GIVEN DATA section start
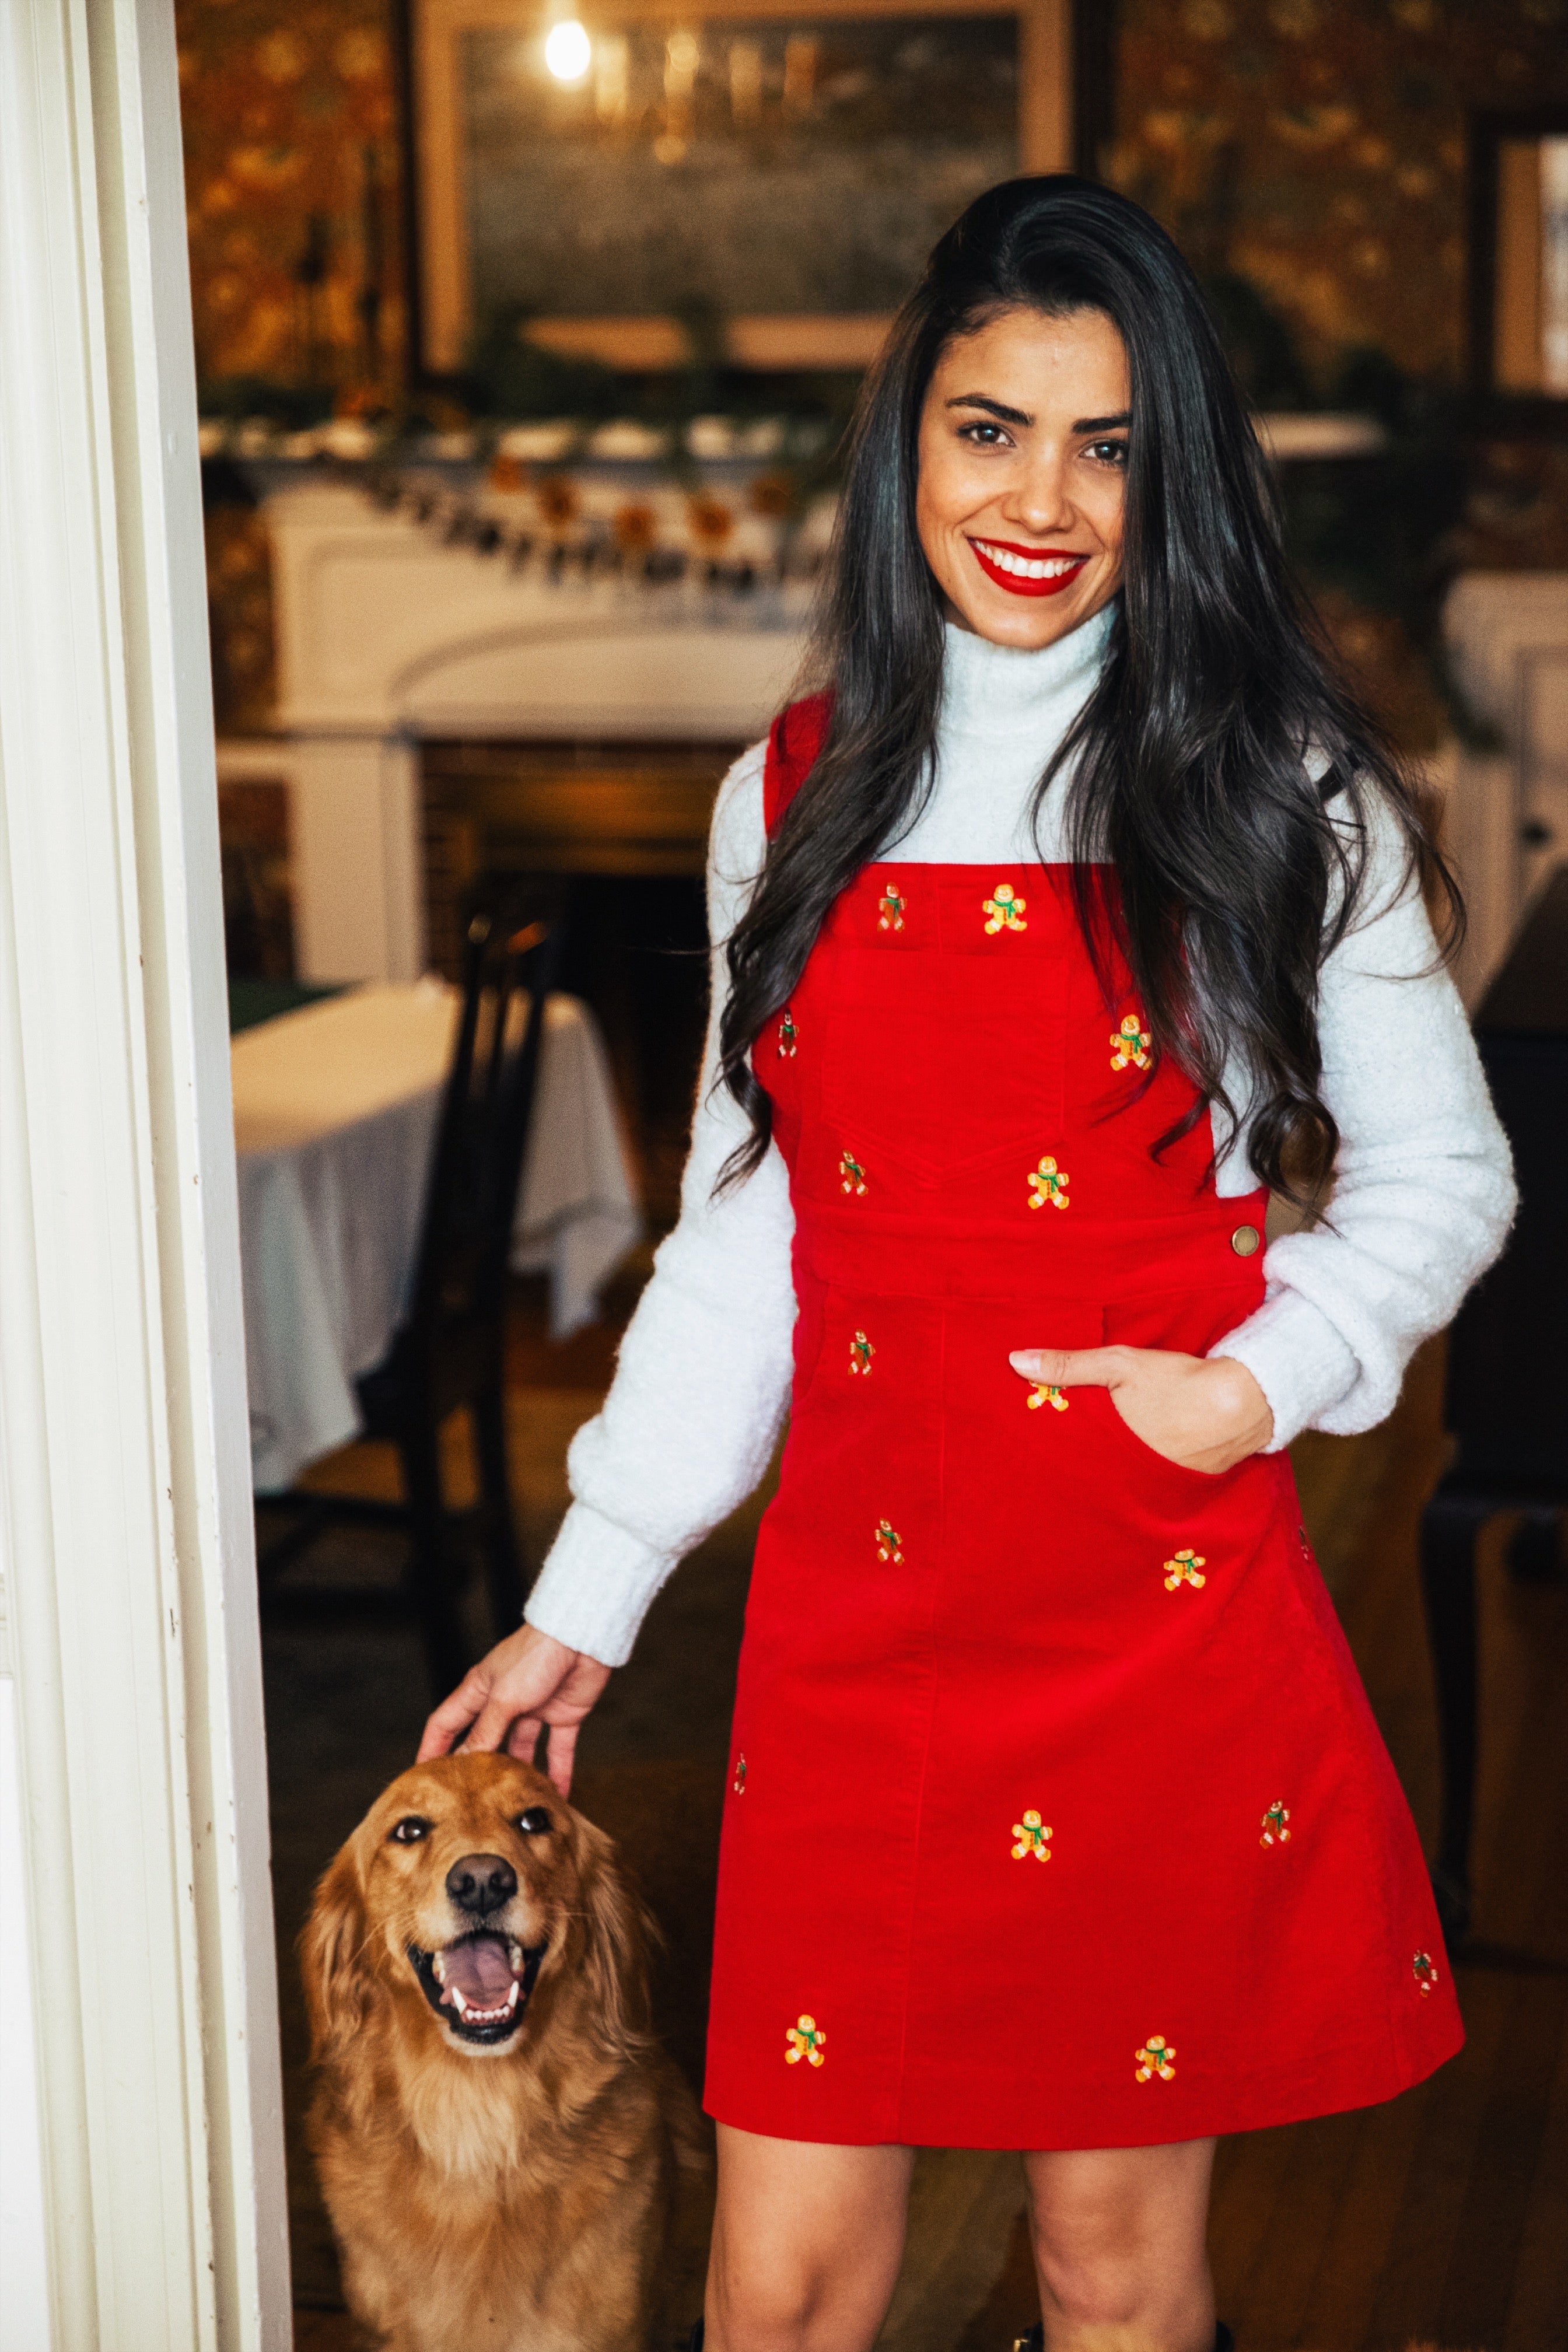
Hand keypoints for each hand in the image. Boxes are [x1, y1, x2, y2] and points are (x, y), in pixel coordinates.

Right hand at [417, 1625, 611, 1794]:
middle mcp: (504, 1702)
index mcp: (480, 1690)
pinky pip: (558, 1750)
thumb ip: (485, 1731)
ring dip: (520, 1774)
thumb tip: (464, 1762)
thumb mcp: (503, 1697)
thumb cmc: (536, 1653)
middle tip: (471, 1800)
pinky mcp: (563, 1716)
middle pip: (484, 1741)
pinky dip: (559, 1771)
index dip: (432, 1748)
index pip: (446, 1723)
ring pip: (522, 1750)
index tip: (422, 1775)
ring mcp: (534, 1710)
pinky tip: (557, 1794)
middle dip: (478, 1769)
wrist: (582, 1637)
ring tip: (513, 1804)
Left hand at [1008, 1345, 1272, 1474]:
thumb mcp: (1120, 1364)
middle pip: (1092, 1478)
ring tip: (1083, 1478)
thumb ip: (1069, 1364)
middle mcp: (1131, 1476)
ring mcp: (1158, 1486)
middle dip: (1074, 1475)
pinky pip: (1151, 1486)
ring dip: (1106, 1479)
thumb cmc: (1178, 1380)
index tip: (1026, 1461)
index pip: (1067, 1462)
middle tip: (1048, 1474)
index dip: (1048, 1462)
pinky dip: (1139, 1479)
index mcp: (1109, 1449)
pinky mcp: (1182, 1486)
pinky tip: (1131, 1470)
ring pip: (1121, 1484)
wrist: (1245, 1401)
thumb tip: (1015, 1361)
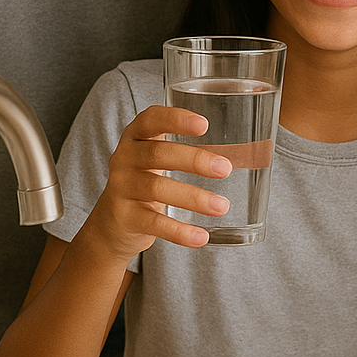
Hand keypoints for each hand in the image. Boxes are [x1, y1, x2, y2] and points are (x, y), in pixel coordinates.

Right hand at [75, 104, 233, 263]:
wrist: (111, 224)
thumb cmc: (145, 180)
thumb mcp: (156, 159)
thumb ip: (184, 148)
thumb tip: (244, 151)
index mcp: (135, 137)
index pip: (151, 119)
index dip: (175, 119)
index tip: (204, 124)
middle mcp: (123, 158)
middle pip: (158, 154)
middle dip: (194, 160)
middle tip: (225, 168)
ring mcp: (120, 188)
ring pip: (157, 189)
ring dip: (194, 198)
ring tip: (222, 206)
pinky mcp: (123, 217)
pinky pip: (153, 223)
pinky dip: (179, 231)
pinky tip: (201, 237)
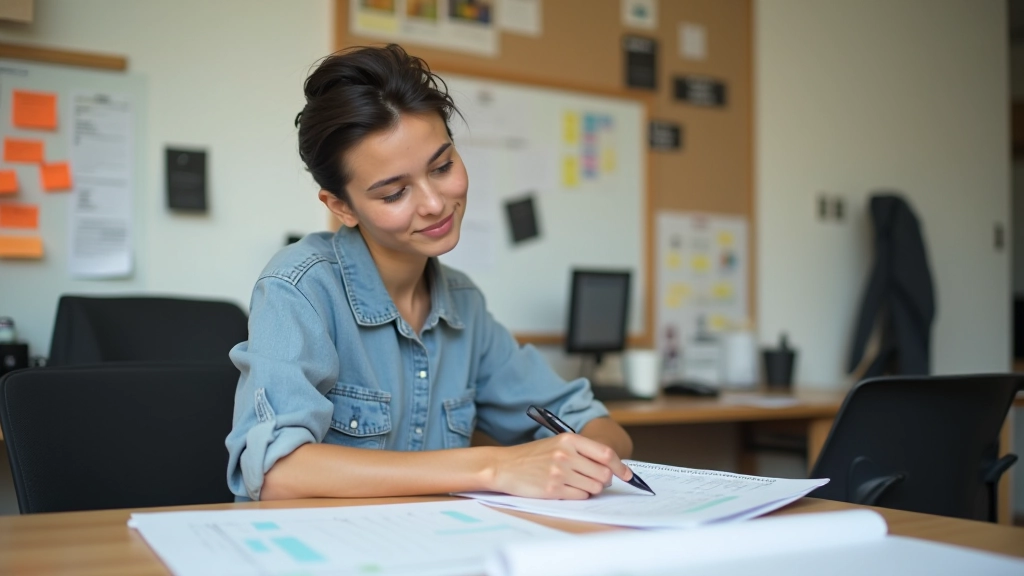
GIVEN DATA section end
ACTION ITEM |
Give the data back exactly, omitting all pictures.

EXERCISE ANSWER |
Hand keypoints for each hand in the image. Boxes are [x1, y1, x2, y2] and points are (x, y), in pixel coordinates.

Right hand at [417, 1625, 611, 1794]:
middle mcp: (504, 1702)
index mcp: (480, 1690)
pinky pip: (558, 1750)
thumb ip: (485, 1731)
ring dip: (520, 1774)
thumb tip: (464, 1762)
thumb mcp: (503, 1697)
thumb cmc: (536, 1653)
middle tip: (471, 1800)
pinky mcp: (563, 1716)
middle pip: (484, 1741)
pinky dip: (559, 1771)
index dip: (432, 1748)
index pip: (446, 1723)
ring pip: (522, 1750)
index tip: (422, 1775)
ring mcp: (534, 1710)
pinky tip: (557, 1794)
middle dip: (478, 1769)
wrist: (582, 1637)
ring tip: (513, 1804)
Left hand at [1008, 1345, 1272, 1474]:
thumb mcp: (1120, 1364)
middle pip: (1092, 1478)
ring tip: (1083, 1478)
thumb ip: (1069, 1364)
middle mcp: (1131, 1476)
ring mcp: (1158, 1486)
middle dip: (1074, 1475)
pinky pip: (1151, 1486)
ring dip: (1106, 1479)
thumb cmc: (1178, 1380)
index tip: (1026, 1461)
index pip: (1067, 1462)
middle tip: (1048, 1474)
index dip: (1048, 1462)
pinky dip: (1139, 1479)
index mcp: (1109, 1449)
pinky mcp: (1182, 1486)
pinky tip: (1131, 1470)
ring pip: (1121, 1484)
wrist: (1245, 1401)
thumb tip: (1015, 1361)
Hand keypoints for each hand in the image. Boxes are [x1, y1, x2, y2] and points are (x, y), in pixel coordinates.

Right hand at [75, 104, 233, 263]:
wrist: (111, 224)
thumb cmc: (145, 180)
thumb mcp: (156, 159)
thumb ip: (184, 148)
thumb tip: (244, 151)
index mcp: (135, 137)
index pip: (151, 119)
index dip: (175, 119)
index tip: (204, 124)
middle mcp: (123, 158)
middle pip: (158, 154)
middle dip: (194, 160)
middle tip: (225, 168)
ring mcp: (120, 188)
ring pip: (157, 189)
ring dip: (194, 198)
ring tip: (222, 206)
pinky mcp: (123, 217)
pinky pip: (153, 223)
pinky dip: (179, 231)
pinky tip: (201, 237)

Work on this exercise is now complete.